La plupart des peintres allemands de la Renaissance ont été des artistes d’un grand talent, et il serait temps qu’on leur rendit justice. Mais aucun, en somme, si lion excepte Durer, n’a été un primitif. La douce ingénuité des siècles précédens a décidément disparu. Un seul maître l’a conservée, un seul a continué, ou plutôt repris, la tradition ancienne. Au cœur du XVIe siècle il a été un primitif : son œuvre nous semble par instans un écho de ce qu’il y a eu dans l’âme allemande de plus pur et de plus naïf.

Le nom de Lucas Cranach[1] est aussi méprisé qu’il est connu. On sait que ce peintre ami de Luther et de l’Electeur de Saxe a fait sur commande des milliers de tableaux, gauchement dessinés, d’un enfantillage grotesque, trop souvent obscènes.

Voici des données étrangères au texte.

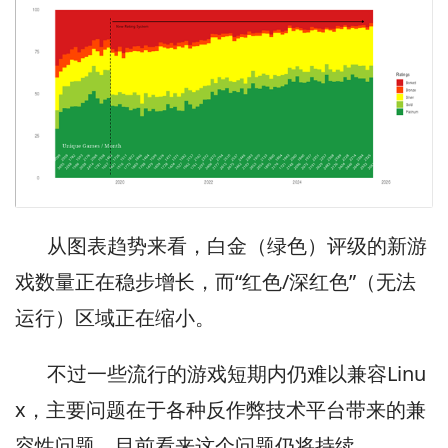
从图表趋势来看，白金（绿色）评级的新游
戏数量正在稳步增长，而“红色/深红色”（无法
运行）区域正在缩小。
不过一些流行的游戏短期内仍难以兼容Linu
x，主要问题在于各种反作弊技术平台带来的兼
容性问题，目前看来这个问题仍将持续。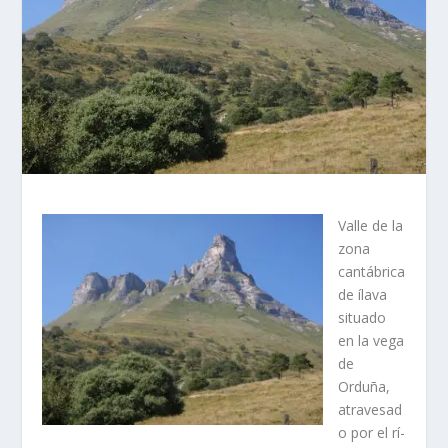
Valle de la
zona
cantábrica
de ílava
situado
en la vega
de
Orduña,
atravesad
o por el rí­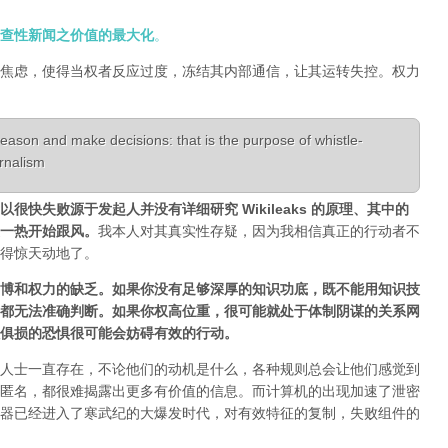
查性新闻之价值的最大化
。
焦虑，使得当权者反应过度，冻结其内部通信，让其运转失控。权力
eason and make decisions: that is the purpose of whistle-
urnalism
快失败源于发起人并没有详细研究 Wikileaks 的原理、其中的
一热开始跟风。
我本人对其真实性存疑，因为我相信真正的行动者不
得惊天动地了。
博和权力的缺乏。如果你没有足够深厚的知识功底，既不能用知识技
都无法准确判断。如果你权高位重，很可能就处于体制阴谋的关系网
损俱损的恐惧很可能会妨碍有效的行动。
人士一直存在，不论他们的动机是什么，各种规则总会让他们感觉到
匿名，都很难揭露出更多有价值的信息。而计算机的出现加速了泄密
器已经进入了寒武纪的大爆发时代，对有效特征的复制，失败组件的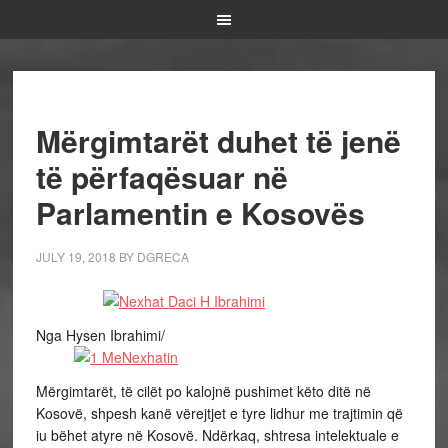
Mërgimtarët duhet të jenë
të përfaqësuar në
Parlamentin e Kosovës
JULY 19, 2018
BY
DGRECA
Nga Hysen Ibrahimi/
Mërgimtarët, të cilët po kalojnë pushimet këto ditë në
Kosovë, shpesh kanë vërejtjet e tyre lidhur me trajtimin që
iu bëhet atyre në Kosovë. Ndërkaq, shtresa intelektuale e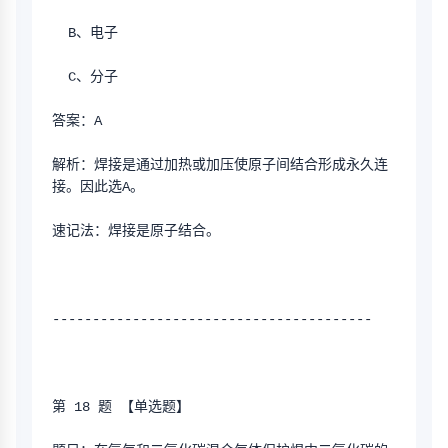
  B、电子
  C、分子
答案：A
解析：焊接是通过加热或加压使原子间结合形成永久连
接。因此选A。
速记法：焊接是原子结合。
----------------------------------------
第 18 题 【单选题】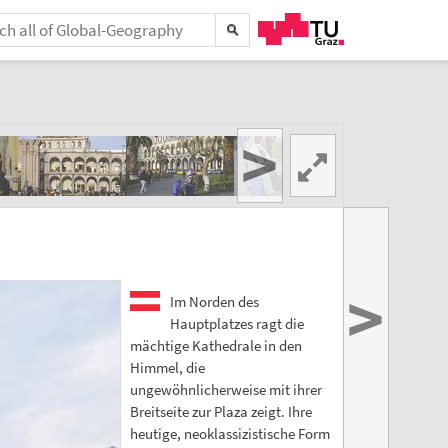
>
>
Im Norden des
Hauptplatzes ragt die
mächtige Kathedrale in den
Himmel, die
ungewöhnlicherweise mit ihrer
Breitseite zur Plaza zeigt. Ihre
heutige, neoklassizistische Form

Et il est certain que les neuf dixièmes de l’œuvre de Cranach sont d’informes machines, dépourvues de toute vie artistique. Mais cette désastreuse fécondité, la monotonie des types, évidemment moulés sur un canon invariable, la rapacité qui portait Cranach à faire fabriquer à la grosse, par des apprentis au rabais, la peinture qu’on lui commandait, tout cela ne doit pas faire oublier que le même homme, dans quelques tableaux dûment soignés, a été un des peintres les plus expressifs et les plus ingénieux qu’il y ait jamais eu.

Que l’on isole, des innombrables Cranach qui encombrent les musées, une dizaine de panneaux : le Christ consolé par des anges, de Dresde, la Vénus avec l’amour, de Nuremberg, le même sujet dans une collection particulière, à Paris, la Fontaine de Jouvence, de Berlin, les Grâces, de Vienne, le Jugement de Pâris, de Carlsruhe, les Vierges, de Pétersbourg, les Scènes de la mort, de Leipzig, la Femme adultère, de Munich. Vit-on jamais un art plus varié, d’une expression plus juste, d’une richesse d’imagination plus déconcertante ? Et ne sent-on pas combien le génie de ce lettré, ide cet humaniste, est un génie tout naïf, allumé au plus intime foyer du cœur de la vieille Allemagne ?

Une découverte récente de M. Scheibler achève de nous faire

  1. Il y a, sur la vie et l’œuvre de Cranach, deux ouvrages allemands, l’un de Schuchardt, l’autre, plus récent, de M. Lindau ; mais l’un et l’autre sont surtout biographiques et d’une valeur artistique assez mince.